Researchers at Columbia University in the United States have developed a new method using artificial intelligence to accurately predict the activity of genes within any human cell.
The study, published in the journal Nature, highlights a new method that could transform our understanding of diseases ranging from cancer to genetic disorders. This innovative approach enables rapid and accurate detection of biological processes. Moreover, it efficiently conducts large-scale computational experiments, enhancing traditional experimental methods.
Researchers believe that accurately predicting cell activities will lead to a significant shift in our comprehension of basic biological processes. This advancement could change biology from a field that merely describes random events into one that predicts the systems governing cell behavior.

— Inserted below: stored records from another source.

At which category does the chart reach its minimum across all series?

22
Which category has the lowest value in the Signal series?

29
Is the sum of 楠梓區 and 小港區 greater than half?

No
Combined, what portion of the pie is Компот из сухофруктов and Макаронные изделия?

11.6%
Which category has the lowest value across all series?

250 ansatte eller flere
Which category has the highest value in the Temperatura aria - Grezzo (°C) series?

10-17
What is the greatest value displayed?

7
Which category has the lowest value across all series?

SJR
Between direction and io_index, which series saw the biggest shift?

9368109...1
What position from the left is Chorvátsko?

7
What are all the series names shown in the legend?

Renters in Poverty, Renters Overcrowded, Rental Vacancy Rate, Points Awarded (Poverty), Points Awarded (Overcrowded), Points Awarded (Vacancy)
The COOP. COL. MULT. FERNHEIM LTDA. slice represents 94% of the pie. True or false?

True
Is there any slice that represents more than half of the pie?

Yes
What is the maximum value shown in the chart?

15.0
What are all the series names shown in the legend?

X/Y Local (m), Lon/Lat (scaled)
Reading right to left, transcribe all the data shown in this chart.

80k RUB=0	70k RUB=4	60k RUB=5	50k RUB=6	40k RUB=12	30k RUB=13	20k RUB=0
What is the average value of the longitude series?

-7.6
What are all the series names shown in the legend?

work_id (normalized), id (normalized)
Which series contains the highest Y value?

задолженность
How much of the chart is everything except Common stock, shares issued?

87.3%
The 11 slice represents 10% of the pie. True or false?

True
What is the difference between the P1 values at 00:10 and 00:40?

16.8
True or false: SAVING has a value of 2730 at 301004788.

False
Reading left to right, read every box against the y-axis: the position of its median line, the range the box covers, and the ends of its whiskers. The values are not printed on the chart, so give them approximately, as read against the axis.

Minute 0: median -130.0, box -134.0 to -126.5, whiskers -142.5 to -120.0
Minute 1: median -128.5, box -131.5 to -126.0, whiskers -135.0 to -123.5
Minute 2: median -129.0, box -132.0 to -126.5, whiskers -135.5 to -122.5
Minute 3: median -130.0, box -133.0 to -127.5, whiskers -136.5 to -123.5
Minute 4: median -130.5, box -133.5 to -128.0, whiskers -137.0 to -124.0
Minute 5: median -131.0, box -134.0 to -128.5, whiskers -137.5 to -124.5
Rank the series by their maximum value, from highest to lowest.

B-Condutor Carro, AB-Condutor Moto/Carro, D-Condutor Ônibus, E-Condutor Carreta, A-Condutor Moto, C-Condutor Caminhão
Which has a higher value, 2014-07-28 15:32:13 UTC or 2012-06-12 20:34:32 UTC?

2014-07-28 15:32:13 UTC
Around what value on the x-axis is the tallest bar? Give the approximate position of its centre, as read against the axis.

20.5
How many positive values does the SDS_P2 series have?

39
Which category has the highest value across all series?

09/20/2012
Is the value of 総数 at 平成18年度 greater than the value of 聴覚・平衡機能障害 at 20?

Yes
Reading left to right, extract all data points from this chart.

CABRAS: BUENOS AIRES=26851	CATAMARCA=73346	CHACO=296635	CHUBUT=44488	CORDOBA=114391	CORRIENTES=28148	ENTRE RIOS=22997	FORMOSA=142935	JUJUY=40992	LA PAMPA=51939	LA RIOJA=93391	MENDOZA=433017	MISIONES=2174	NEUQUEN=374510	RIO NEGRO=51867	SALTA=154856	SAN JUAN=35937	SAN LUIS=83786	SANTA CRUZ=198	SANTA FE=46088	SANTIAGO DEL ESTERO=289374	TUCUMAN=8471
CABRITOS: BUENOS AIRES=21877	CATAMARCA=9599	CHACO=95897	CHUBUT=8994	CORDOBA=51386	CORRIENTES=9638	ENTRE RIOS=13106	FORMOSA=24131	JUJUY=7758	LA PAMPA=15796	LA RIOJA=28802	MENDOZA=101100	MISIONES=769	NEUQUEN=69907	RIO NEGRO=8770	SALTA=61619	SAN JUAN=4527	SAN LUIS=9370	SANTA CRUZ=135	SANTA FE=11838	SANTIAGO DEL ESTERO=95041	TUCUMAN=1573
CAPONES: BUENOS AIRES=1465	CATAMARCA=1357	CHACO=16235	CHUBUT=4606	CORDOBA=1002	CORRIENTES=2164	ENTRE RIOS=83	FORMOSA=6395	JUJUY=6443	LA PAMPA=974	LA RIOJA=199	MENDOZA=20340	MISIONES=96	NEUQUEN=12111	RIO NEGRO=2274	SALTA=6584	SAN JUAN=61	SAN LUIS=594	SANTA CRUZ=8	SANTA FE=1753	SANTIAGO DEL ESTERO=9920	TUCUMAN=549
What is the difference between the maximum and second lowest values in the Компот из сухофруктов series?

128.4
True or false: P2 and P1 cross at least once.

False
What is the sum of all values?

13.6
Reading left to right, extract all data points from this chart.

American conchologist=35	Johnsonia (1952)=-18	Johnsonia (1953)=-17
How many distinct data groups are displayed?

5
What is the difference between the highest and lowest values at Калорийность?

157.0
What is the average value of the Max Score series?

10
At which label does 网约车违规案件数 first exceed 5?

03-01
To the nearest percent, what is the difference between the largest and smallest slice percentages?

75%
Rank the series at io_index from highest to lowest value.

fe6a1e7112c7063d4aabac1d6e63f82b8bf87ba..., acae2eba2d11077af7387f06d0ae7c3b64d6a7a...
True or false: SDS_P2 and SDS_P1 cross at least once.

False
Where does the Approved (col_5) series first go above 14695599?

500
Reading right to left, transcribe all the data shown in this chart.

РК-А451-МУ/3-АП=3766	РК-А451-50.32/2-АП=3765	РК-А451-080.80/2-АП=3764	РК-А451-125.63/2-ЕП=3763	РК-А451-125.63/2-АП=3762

To achieve this, the researchers trained a machine learning model. It predicts which genes are active in specific human cells. This prediction provides valuable data about gene expression, revealing a cell’s identity and how it functions.
Model training
Previous models used specific cancer cell lines, which weren’t representative of normal cells. In a new study, researchers shifted their approach. They trained a machine-learning model using gene expression data from millions of normal human tissue cells. They included genome sequences and data on accessible and expressed parts of the genome.
This process resembles how systems like ChatGPT function. First, a training dataset helps the system discover underlying rules, which it then applies to new cases.
When trained on over 1.3 million human cells, the model accurately predicted gene activity in previously unseen cell types. Its predictions closely aligned with experimental data.
The researchers realized the AI’s potential when they tasked it with uncovering hidden biological aspects of diseased cells, such as hereditary cancer in children. The AI predicted that mutations disrupt interactions between two transcription factors crucial for leukemic cell fate. Laboratory experiments confirmed these predictions.
Understanding mutation impacts helps reveal specific mechanisms driving this disease. Additionally, new computational methods allow researchers to explore the “dark matter” of the genome—regions that don’t encode known genes.
Most mutations found in cancer patients reside within these dark regions. These mutations don’t affect protein function and have received little attention. Currently, researchers are investigating various cancer types, from brain to blood cancer, and studying how cells transform during cancer development.